OP55BIOCHEMICAL ANALYSIS COMBINED WITH 3D STRUCTURAL PROTEIN MODELLING IDENTIFIES THE ROLE OF SPECIFIC MITOCHONDRIAL MUTATIONS IN GBM

Abstract

INTRODUCTION: Altered mitochondrial metabolism is a hallmark of glioblastoma (GBM). Previous work in our group using next generation sequencing of GBM cell line mitochondrial DNAs (mtDNAs), combined with 3D structural protein analysis, identified 42 non-synonymous mutations, including 8 within the MT-CYB subunit of complex III (CIII) of the mitochondrial respiratory chain (MRC). Four MT-CYB mutations were predicted to impact on function and concomitant measurement of the MRC enzyme activities in a cohort of GBM cell lines revealed their potential structure-function relationships.
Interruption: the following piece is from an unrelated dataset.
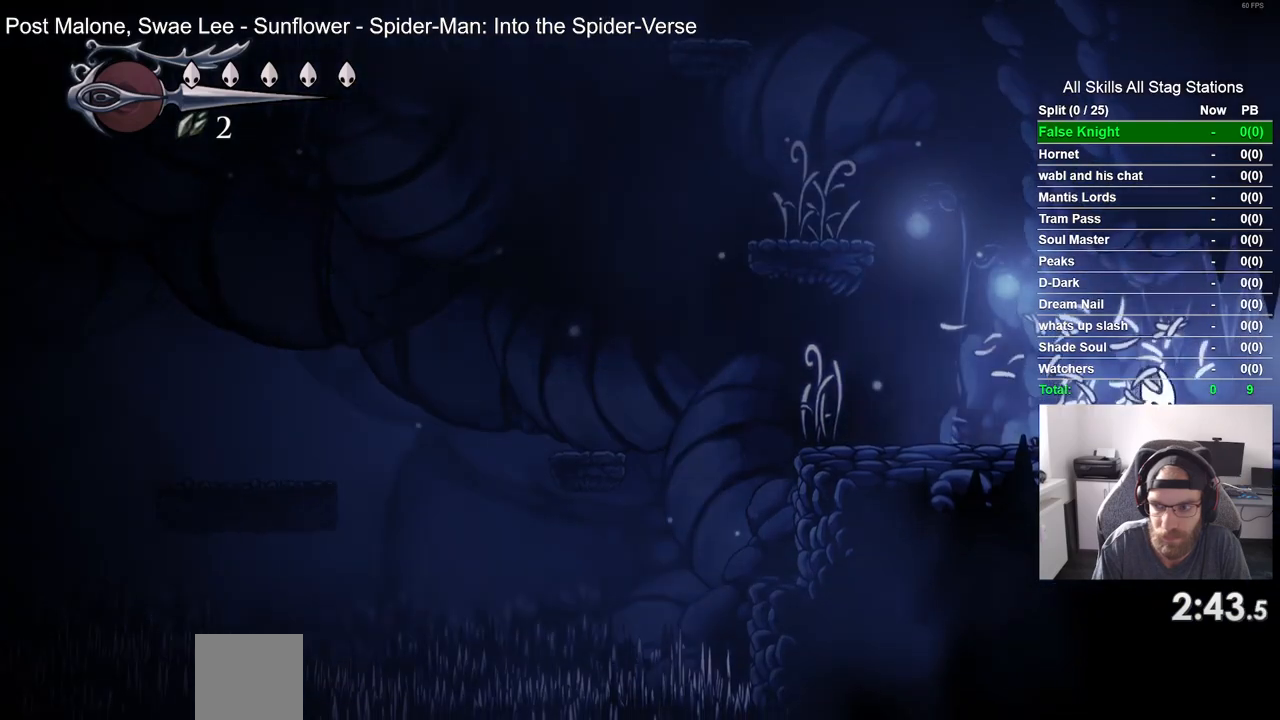
{"buttons": ["DPAD_RIGHT"], "left_stick": "center", "right_stick": "center", "events": [[150, "SQUARE", "up"]]}
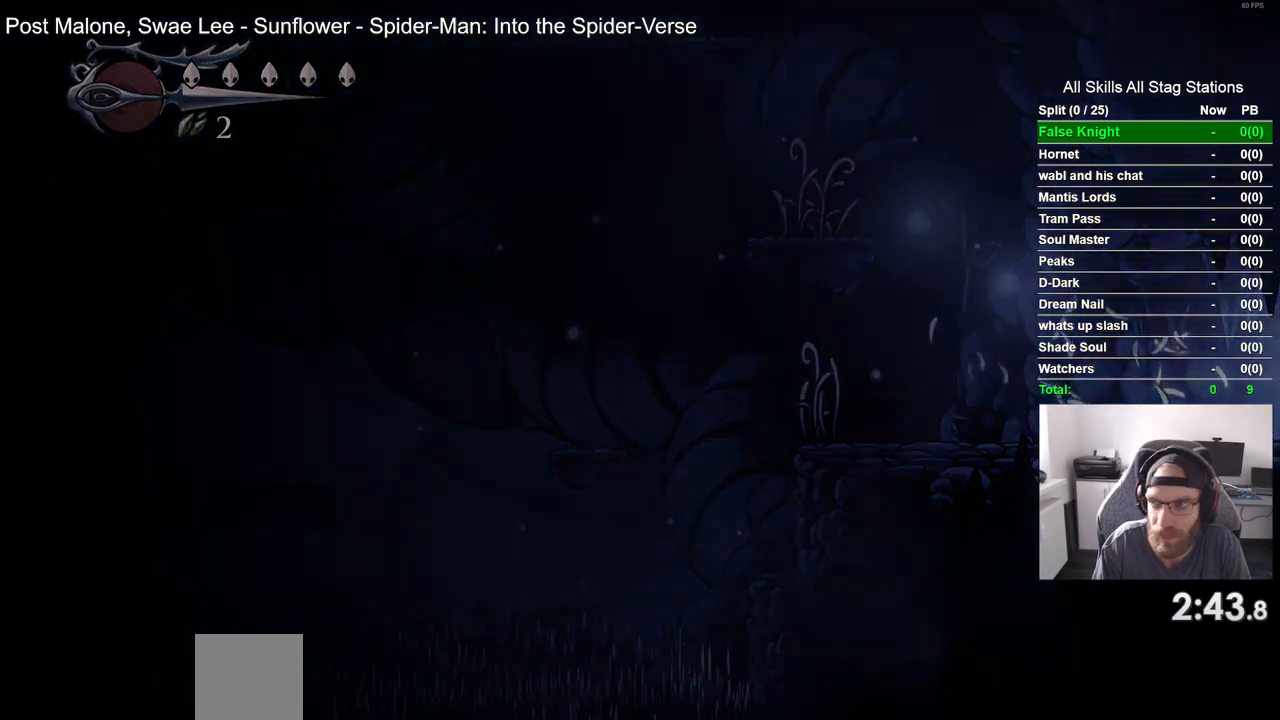
{"buttons": ["DPAD_RIGHT"], "left_stick": "center", "right_stick": "center", "events": []}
METHOD: A cohort of 5 adult GBM cell lines were grown at 37°C and 5% CO2 and 25% O2 until 80% confluent. The cells were treated to allow access of ligands to the inner mitochondrial membrane so that relative activities of complex I, II, linked II/III and IV could be determined spectrophotometrically. RESULTS: Although diverse MRC activity profiles were seen between GBM cell lines, a relationship between CII/CIII activity and the MT-CYB mutation F18L was observed which correlated with structural predictions. GBM cell lines containing F18L, exhibited statistically elevated CII/CIII activity (p > 0.0001) relative to a non-neoplastic control cell line. CONCLUSION: We show a link between a single mtDNA mutation and altered mitochondrial metabolism in GBM which highlights the predictive power of our combined approach. F18L is a germ-line mutation occurring in ∼30% of GBM-patients, raising the possibility that some patients are predisposed to alterations in mitochondrial function. F18L thus provides a target for diagnostic/prognostic research and the development of patient-specific therapeutics.